Simferopol airport operations reported normal after armed men, wearing similar gear to a group of 100 gunmen who stormed the Crimean parliament and raised the Russian flag, entered the building

Russian military were blocking an airport in the Black Sea port of Sevastopol in Crimea, near the Russian naval base, while unidentified men were patrolling another airport serving the regional capital Simferopol, Ukraine’s new Interior Minister Arsen Avakov said on Friday.

Mr. Avakov wrote in a Facebook post that the Belbek international airport in Sevastopol was blocked by military units of the Russian navy. “I can only describe this as a military invasion and occupation,” he said.

The Russian foreign ministry refused to comment while a spokesman for the Russian defence ministry was not available for comment.

Early on Friday, around 50 armed men in military uniform arrived in three trucks without licence plates and surrounded the domestic flights terminal at the airport of Simferopol, the regional capital of Crimea, before moving on to other parts of the site, Interfax-Ukraine news agency cited witnesses as saying.

An Associated Press photographer saw military men armed with assault rifles on Friday morning patrolling the airport. The men, who were wearing uniforms without any insignia, refused to talk to journalists, and it was not immediately clear who they were.

The men wore similar gear to a group of 100 gunmen who stormed the Crimean parliament on Thursday and raised the Russian flag over the building, the report said.

The armed men since left the building, according to broadcaster Russia Today.

The airport appeared to be operating normally, with flights landing and taking off, RIA-Novosti news agency quoted a worker at the airport as saying. The airport’s website showed flights arriving and departing on schedule.

On Thursday, masked gunmen with rocket-propelled grenades and sniper rifles seized the parliament and government offices in Simferopol and raised the Russian flag over the parliament building.

The events in the Crimea region have heightened tensions with neighbouring Russia. It scrambled fighter jets on Thursday to patrol borders in the first stirrings of a potentially dangerous confrontation reminiscent of Cold War brinksmanship.

Russia also has granted shelter to Ukraine’s fugitive president, Viktor Yanukovych, after recent deadly protests in Kiev swept in a new government.

Mr. Yanukovych has a news conference scheduled Friday in Russia’s south near the Ukrainian border. He has not been seen publicly since Saturday, and he declared on Thursday in a statement that he remains Ukraine’s legitimate president.

Ukraine’s parliament on Thursday elected a new government led by a pro-Western technocrat who promptly pledged to prevent any national break-up.

Moscow has been sending mixed signals about Ukraine but pledged to respect its territorial integrity. Ukraine’s population is divided in loyalties between Russia and the West. Crimea, which was seized by Russian forces in the 18th century under Catherine the Great, was once the crown jewel in Russian and then Soviet empires.

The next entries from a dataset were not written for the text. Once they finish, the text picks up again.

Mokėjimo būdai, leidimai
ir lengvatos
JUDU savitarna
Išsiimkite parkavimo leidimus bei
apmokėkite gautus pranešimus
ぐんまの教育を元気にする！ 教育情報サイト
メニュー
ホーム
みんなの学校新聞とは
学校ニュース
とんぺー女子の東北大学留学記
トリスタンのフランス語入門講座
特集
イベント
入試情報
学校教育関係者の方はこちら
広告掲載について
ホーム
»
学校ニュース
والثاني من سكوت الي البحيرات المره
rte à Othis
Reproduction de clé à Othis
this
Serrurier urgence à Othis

It only became part of Ukraine in 1954 when Soviet leader Nikita Khrushchev transferred jurisdiction from Russia, a move that was a mere formality until the 1991 Soviet collapse meant Crimea landed in an independent Ukraine.

In a bid to shore up Ukraine’s fledgling administration, the International Monetary Fund has said it is “ready to respond” to Ukraine’s bid for financial assistance. The European Union is also considering emergency loans for a country that is the chief conduit of Russian natural gas to Western Europe.

Ukraine’s finance ministry has said it needs $35 billion over the next two years to avoid default.